Figure 2. Automatic ontology term suggestion Once a user draw an annotation geometry, our CBIR algorithm is executed to retrieve the most similar annotations based on visual image content and suggest automatically an ontology term using average voting. The process is illustrated here with a bronchus of a lung tissue where the ten first retrieved annotations are bronchus somehow similarly oriented.
Although the amount of data our software is already dealing with is rather large, it is expected that the wider adoption of digital acquisition equipments will generate much larger datasets. The design of our software allows its scaling to larger sets of images as most of the components (e.g. image servers, and image retrieval algorithm) can be distributed on multiple machines. It is also important to note that the architecture allows local configurations, ie. images and data have not to be stored on a central, external, server but they can remain on servers at local institutions, therefore ensuring confidentiality and local administration. It is worth noting that although we do not rely on latest standard definitions in digital pathology (), we plan to extend our software to support these standards once they will be implemented in the field. In the future, our architecture will also allow us to add new image formats without affecting the source code of the core application.
Regarding our preliminary evaluation with the CBIR algorithm, our results are promising for automatic term suggestion but further validation has to be conducted. Indeed, recognition rates for less frequent object types are lower, stressing the need for more manual annotations with respect to object types (e.g. mucosecreting cells were six times less frequently annotated than ciliated bronchial cells), and acquisition protocols (such as color stainings).

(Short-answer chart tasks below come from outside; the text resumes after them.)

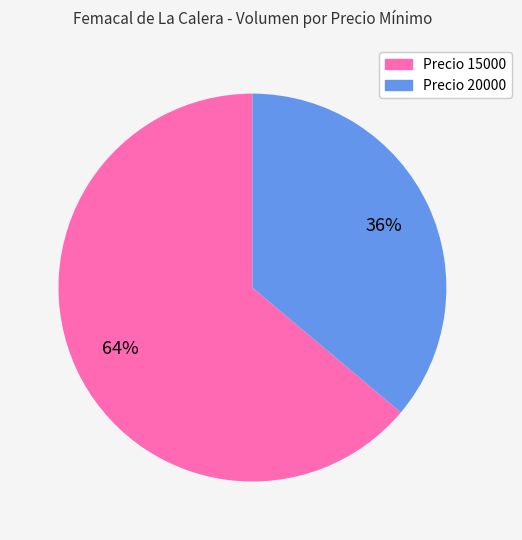

To the nearest percent, what portion does Precio 15000 represent?

64%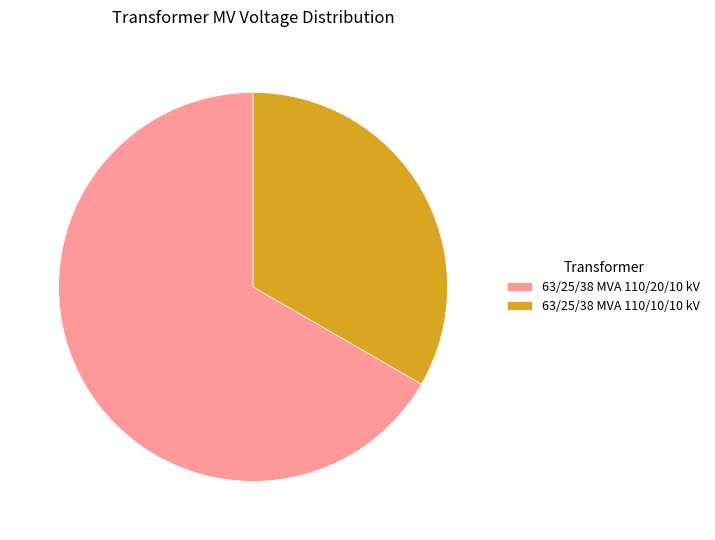

Which category accounts for the majority?

63/25/38 MVA 110/20/10 kV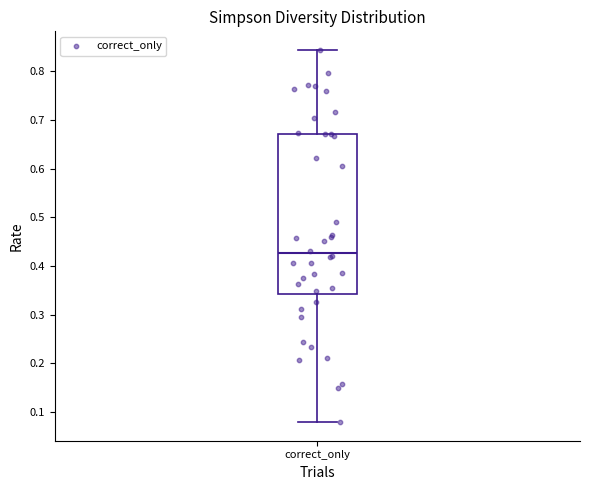

Where does the lower whisker of the box for correct_only end on the y-axis? The values are not printed on the chart, so give them approximately, as read against the axis.

0.08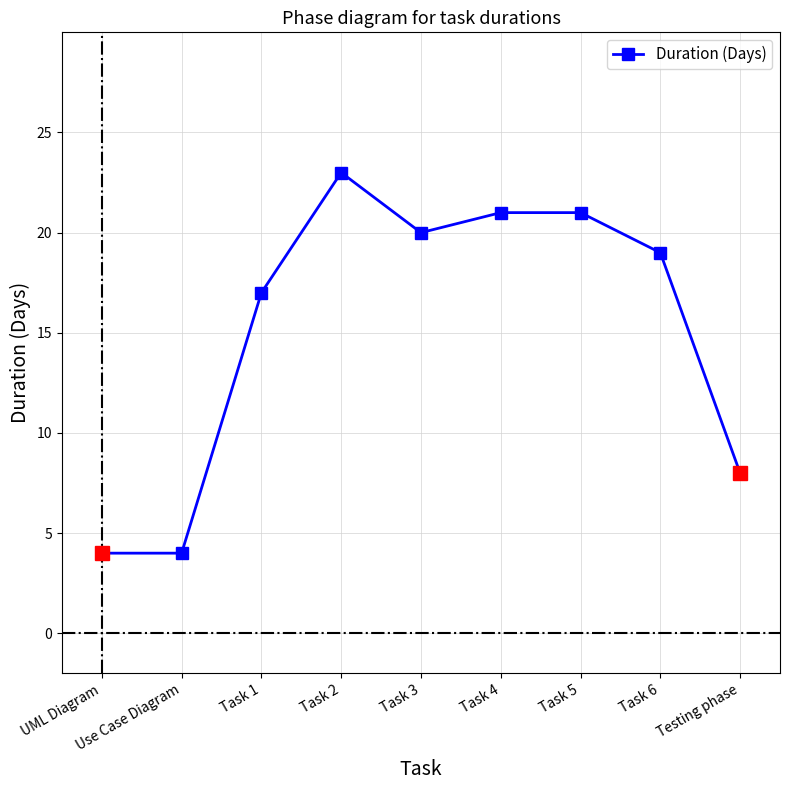

What is the sum of all values?

137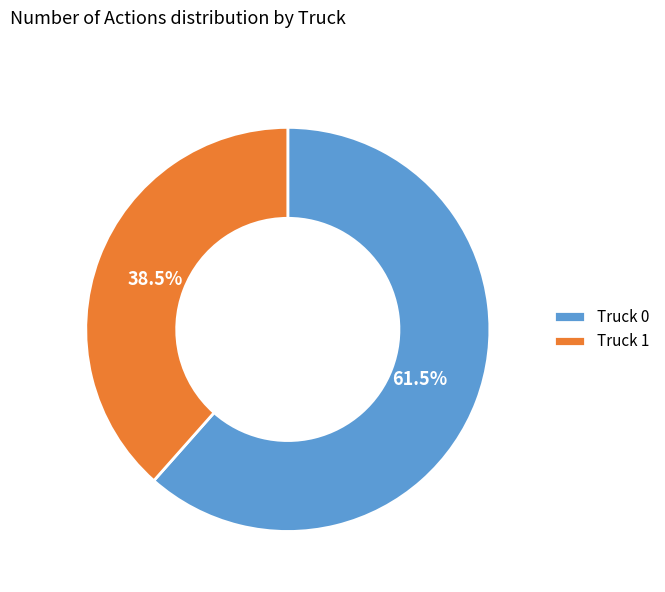

Does Truck 0 represent more than half of the total?

Yes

The proposed web software is generally applicable and its methodological choices open the door for large-scale distributed and collaborative image annotation and exploitation projects. Future work includes the integration and validation of general-purpose machine learning techniques to further facilitate annotation and quantification of specific visual phenotypes and to support their meta-analysis. We also plan to extend our framework to other types of multidimensional imaging data related to other diseases or biological processes, and we also intend to adapt its use for education purposes.
The author(s) declare that they have no competing interests.
RM, BS, and LR contributed to the general design of the software. BS and LR carried out most of the software programming work. NR, DC, XML and IS have been involved in functional specifications as well as acquisition and annotation of imaging data. RM coordinates the study and drafts the manuscript. All authors read, edited, and approved the final manuscript.
This work is funded by the research grant n°1017072 of the Walloon Region (DGO6). RM is also supported by the GIGA with the help of the Walloon Region and the European Regional Development Fund. The CMMI is supported by the European Regional Development Fund and the Walloon Region. XML is supported by the "Télévie" program of the "Fond National de la Recherche Scientifique" (FNRS). We thank Fabienne Perin, Christine Fink, Myriam Remmelink, and Sandrine Rorive for continuous software testing.